Reading passage:
BACKGROUND/RATIONALE:
Lung cancer is the number one cause of cancer death and veterans are 25% to 76% more likely to develop this deadly disease. The main challenge in the field of lung cancer research is trying to prevent advanced lung cancers that kill patients and simultaneously minimize the potential harm caused by required invasive diagnostic techniques. Because lung cancer is so deadly, patients and providers must aggressively pursue a diagnosis to rule out cancer. The lung is not easily accessible and these biopsies often require an invasive and costly operation. Despite advanced imaging techniques and clinical judgement, up to 40% of the operations on patients with suspected lung cancer result in a benign diagnosis. The high rate of benign disease discovered by operative resection will continue until additional patient care tools are provided.

OBJECTIVE(S):
The three objectives of this study were: 1) to develop an evidence-based clinical algorithm for management of lung nodules referred for diagnostic surgical evaluation, 2) to evaluate the generalizability of the lung nodule clinical algorithm for management of lung nodules referred for diagnostic surgical evaluation, and 3) to evaluate the predicted impact of the lung nodule clinical algorithm on surgical outcomes in a multi-institutional prospective cohort.

METHODS:
To achieve the first two objectives we developed a model to predict benign disease among patients presenting with suspicious pulmonary nodules. This aim combined the Vanderbilt and VA-TVHS patient databases. A regression model was developed from this cohort and this aim also included an exploratory analysis of new lung cancer biomarkers and FDG-PET utility. In the second objective, we externally validated the prediction tool in a completed national cooperative trial (ACOSOG) and have examined the model in a multi-institutional retrospective cohort to expand model generalizability. We planned to prospectively evaluate the impact of the model on patient outcomes but discovered during external validation that additional testing and evaluation of model calibration was necessary to permit model generalizability.

FINDINGS/RESULTS:
We developed and internally validated a clinical prediction model for lung cancer in a prospective cohort evaluated at our institution. The TREAT model was internally validated in a retrospectively collected Veteran Affairs population. The discrimination and calibration of the model were estimated and compared to the Mayo Clinic model in both populations. The validated predictive model has a ROC AUC of 0.87 and better diagnostic accuracy than the Mayo Clinic model in preoperative assessment of suspicious lung lesions in a population being evaluated for lung resection. A web-based calculator that allows for input of data into the TREAT model has been developed.

We expanded our TREAT model into a robust, generalizable prediction model for lung cancer using data from 1500 patients from seven sources. The new TREAT 2.0 model is more accurate and better calibrated than the Mayo Clinic model in patients presenting with lesions at high risk for lung cancer in pulmonary nodule clinics, surgical clinics and in post-resection databases. Model calibration with population cancer prevalence grouping led to improved generalizability across types of clinical practice.

Data listing:
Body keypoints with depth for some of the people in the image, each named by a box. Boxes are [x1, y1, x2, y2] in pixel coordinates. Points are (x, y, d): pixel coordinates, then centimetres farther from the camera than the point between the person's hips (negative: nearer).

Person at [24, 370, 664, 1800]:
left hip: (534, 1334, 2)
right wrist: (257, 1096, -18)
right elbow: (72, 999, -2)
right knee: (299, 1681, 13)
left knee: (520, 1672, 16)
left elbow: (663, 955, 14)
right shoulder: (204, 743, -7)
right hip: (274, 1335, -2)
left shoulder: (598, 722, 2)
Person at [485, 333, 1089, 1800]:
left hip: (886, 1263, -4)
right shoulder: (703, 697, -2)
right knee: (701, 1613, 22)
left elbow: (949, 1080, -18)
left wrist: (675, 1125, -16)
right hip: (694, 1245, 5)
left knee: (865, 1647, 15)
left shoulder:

Activity A:
Answer these questions from the lung cancer study summary:
(i) How much more likely are veterans to develop lung cancer?
(ii) What ROC AUC does the validated predictive model have?
(iii) How many patients and how many sources supplied the data for the expanded TREAT model?
Activity B:
Please quote the stretch of the lung cancer study summary from "We expanded our" through "of clinical practice.".
The items have nothing to do with the work here.

Exercise answer A:
(i) 25% to 76% more likely
(ii) 0.87
(iii) 1500 patients from seven sources

Exercise answer B:
We expanded our TREAT model into a robust, generalizable prediction model for lung cancer using data from 1500 patients from seven sources. The new TREAT 2.0 model is more accurate and better calibrated than the Mayo Clinic model in patients presenting with lesions at high risk for lung cancer in pulmonary nodule clinics, surgical clinics and in post-resection databases. Model calibration with population cancer prevalence grouping led to improved generalizability across types of clinical practice.